You can see retrace problems in the picture on the left (white band) due to the flyback having too low a resonant frequency. Because we only have 9.5 KV from the doubler, we can't remove any turns from the flyback to try to solve the retrace problem. We will try the following to increase the voltage: 1) replace the coupling resistors used in the doubler with a high voltage diode. 2) replace the 1X2 rectifiers with diodes (eliminates the load of the two filaments). 3) Use a solid state tripler unit fed off the plate of the horizontal output tube 4) Try a similar flyback that is designed to be used with a voltage doubler.

If we can get sufficient high voltage to remove turns from the secondary, we will do so to see if the retrace problem is solved. If not, we will have to be satisfied with the results we have. The picture is probably acceptable as it is.

We replaced the flyback with a FLY-4, which is a Thordarson replacement for one used in 1949 RCA sets with the 16AP4 CRT. This flyback is designed to operate with a voltage doubler. The results were a dramatic improvement over the 9-T-246 flyback. The only problem was how to reduce the width of the picture without reducing the high voltage. We accomplished this by adding an inductor and resistor in series with the yoke. In the photos below you can see that the retrace artifacts are almost invisible. The only problem shows up in the crosshatch pattern, which shows that the far left side of the screen is very nonlinear. I don't think this will be very visible in most scenes.

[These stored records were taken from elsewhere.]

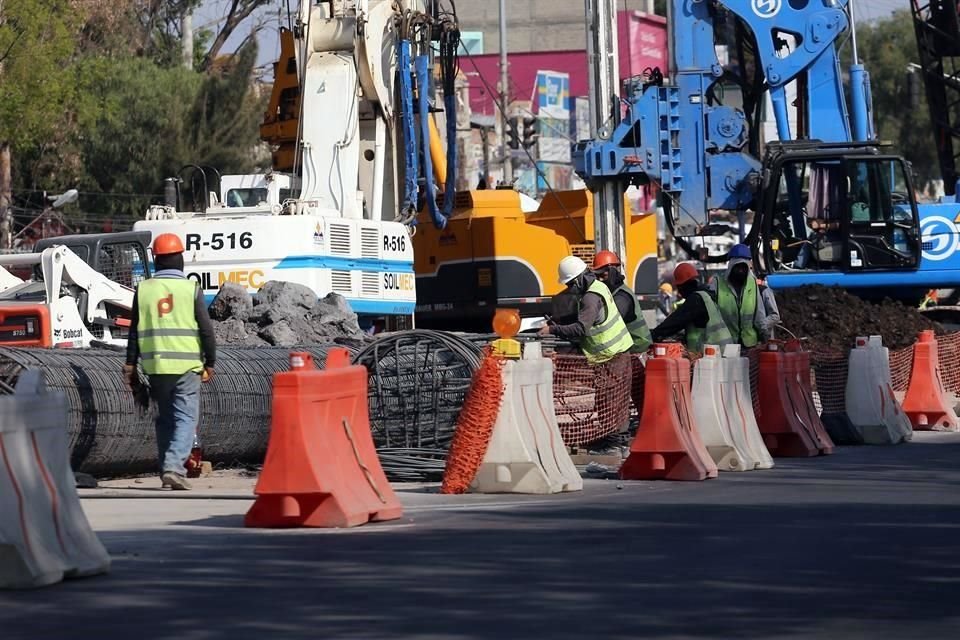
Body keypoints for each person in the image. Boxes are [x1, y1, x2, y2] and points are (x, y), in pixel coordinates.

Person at [124, 233, 217, 490]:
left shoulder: (143, 290)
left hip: (155, 368)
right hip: (187, 367)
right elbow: (206, 330)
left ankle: (167, 469)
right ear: (180, 259)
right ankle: (174, 468)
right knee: (186, 418)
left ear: (157, 260)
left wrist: (131, 365)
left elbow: (134, 331)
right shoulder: (191, 289)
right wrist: (210, 362)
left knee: (164, 419)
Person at [538, 255, 633, 364]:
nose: (569, 289)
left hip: (611, 358)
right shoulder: (599, 286)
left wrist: (551, 329)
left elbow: (580, 329)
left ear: (578, 280)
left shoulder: (590, 298)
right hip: (618, 352)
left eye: (570, 284)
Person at [651, 262, 732, 353]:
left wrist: (653, 335)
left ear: (682, 286)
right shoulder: (707, 294)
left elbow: (675, 321)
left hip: (712, 353)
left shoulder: (696, 299)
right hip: (721, 349)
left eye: (679, 287)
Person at [711, 243, 779, 347]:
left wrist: (764, 336)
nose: (740, 270)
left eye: (743, 267)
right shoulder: (717, 283)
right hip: (726, 343)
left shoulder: (752, 284)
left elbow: (759, 314)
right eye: (737, 267)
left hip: (749, 343)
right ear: (730, 266)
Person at [591, 250, 652, 352]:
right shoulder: (613, 292)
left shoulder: (622, 297)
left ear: (613, 272)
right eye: (597, 277)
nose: (600, 280)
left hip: (637, 348)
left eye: (603, 275)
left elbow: (608, 324)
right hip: (630, 347)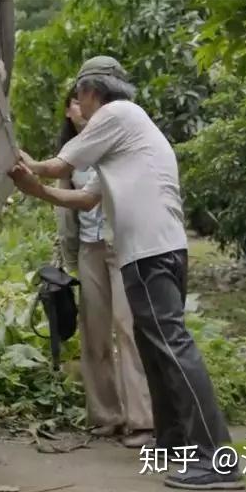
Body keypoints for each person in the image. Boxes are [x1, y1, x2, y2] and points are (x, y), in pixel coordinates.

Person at [8, 56, 243, 490]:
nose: (76, 106)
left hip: (152, 251)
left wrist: (26, 164)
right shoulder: (124, 140)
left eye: (78, 96)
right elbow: (88, 198)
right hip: (147, 252)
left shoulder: (118, 114)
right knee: (156, 348)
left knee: (172, 346)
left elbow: (59, 166)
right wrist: (37, 190)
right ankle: (175, 443)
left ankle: (217, 458)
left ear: (92, 92)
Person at [50, 89, 154, 449]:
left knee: (128, 328)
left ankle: (142, 421)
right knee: (93, 332)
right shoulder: (71, 154)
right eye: (75, 101)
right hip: (89, 249)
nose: (82, 107)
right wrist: (68, 255)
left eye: (86, 99)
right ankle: (107, 416)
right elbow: (66, 211)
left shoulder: (116, 138)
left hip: (123, 243)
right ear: (68, 110)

The top of the completed adapter, with the  FLY-4 flyback, HV doubler rectifier, and vertical linearity control (far right). In front of the flyback is the inductor and resistor used to reduce the width in the color mode. At the upper left is the 11 pin socket for the converter, which houses the color wheel and control circuitry.


The Converter

Schematic diagram.

The converter, before any restortation

The converter, mounted on its sliding track, in front of the RCA 9-T-246 receiver (out of the cabinet). The adapter can be seen on the left. All we need now is the color wheel to complete the restoration

The mounting track is missing. We have made a replica using a slide assemble from a cabinet drawer.



The motor needs to be taken out, lubricated, and made to work again. After lubricating it, the motor works well.

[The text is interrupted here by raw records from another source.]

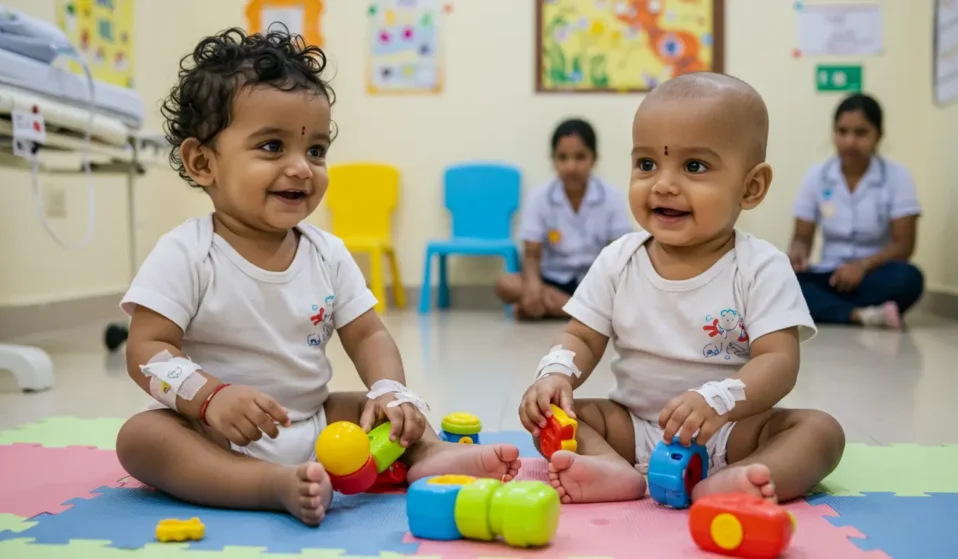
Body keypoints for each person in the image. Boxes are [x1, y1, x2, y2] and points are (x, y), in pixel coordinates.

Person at [114, 27, 520, 527]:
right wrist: (209, 396)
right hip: (217, 433)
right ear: (203, 163)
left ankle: (430, 456)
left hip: (318, 423)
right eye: (271, 146)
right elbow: (147, 350)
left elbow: (368, 332)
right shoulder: (187, 252)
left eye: (316, 150)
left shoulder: (326, 253)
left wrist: (390, 390)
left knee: (377, 410)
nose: (302, 169)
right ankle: (265, 486)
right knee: (141, 438)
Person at [518, 73, 845, 505]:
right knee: (558, 419)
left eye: (694, 167)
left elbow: (779, 361)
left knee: (821, 432)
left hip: (730, 432)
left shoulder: (760, 265)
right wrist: (556, 373)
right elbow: (581, 335)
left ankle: (738, 480)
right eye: (647, 164)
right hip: (632, 428)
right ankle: (614, 472)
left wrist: (719, 400)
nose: (663, 184)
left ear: (751, 187)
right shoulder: (619, 258)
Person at [789, 94, 923, 329]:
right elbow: (802, 237)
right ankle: (860, 315)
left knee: (910, 278)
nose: (850, 141)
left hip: (875, 274)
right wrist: (797, 254)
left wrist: (861, 266)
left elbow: (904, 245)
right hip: (830, 275)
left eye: (860, 133)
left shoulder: (897, 176)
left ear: (878, 136)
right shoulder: (816, 175)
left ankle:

The color wheel is missing. A replica will have to be made from the engineering drawings and photos we have. John Folsom has built a wheel, and suggested some color filter sheets that should come close to matching the ones CBS used. I will have two 1/16 inch thick 15 1/2 inch diameter clear plastic disks made by a sign company, then cut out the filter material and sandwich it in between the two disks. Then I'll seal the edge with tape.

The new wheel is complete (see below), and when I installed it, the converter worked and displayed good color pictures. The remaining problem is that the saturation of the green and blue are not good, and I'll have to experiment with different filter materials.

A CBS drawing of the wheel


The color wheel out of the other surviving converter


Filter segments, cut out of thin stock


The filter segments, laid out as they will be on the wheel


The completed wheel, with metal strips installed for the synchronizing magneto. The thin filter material is sandwiched between two 1/32 inch thick clear plastic disks


The circuitry has been restored, with paper capacitors and electrolytics stuffed with new ones. The control circuitry appears to work properly.

Photos off the screen of the converter, before installation of the color wheel. The actual picture looks quite a bit better

These are photos of the screen with the color wheel installed. Notice how weak the green is. The blue is also not fully saturated. I need to experiment with different filter materials. Also, notice the poor resolution in the lettering. The CBS system was limited to about 240 lines of horizontal resolution.

The magnifying lens is badly scratched. I used a kit to remove scratches. It consists of various grades of emery cloth and a bottle of liquid abrasive. I used the 1500 grit to remove the deep gouges, then went over all the scratches with 4000 until they all disappeared. Then I used the liquid abrasive to do the final polishing. The whole process took about 1/2 hour and the lens looks like new.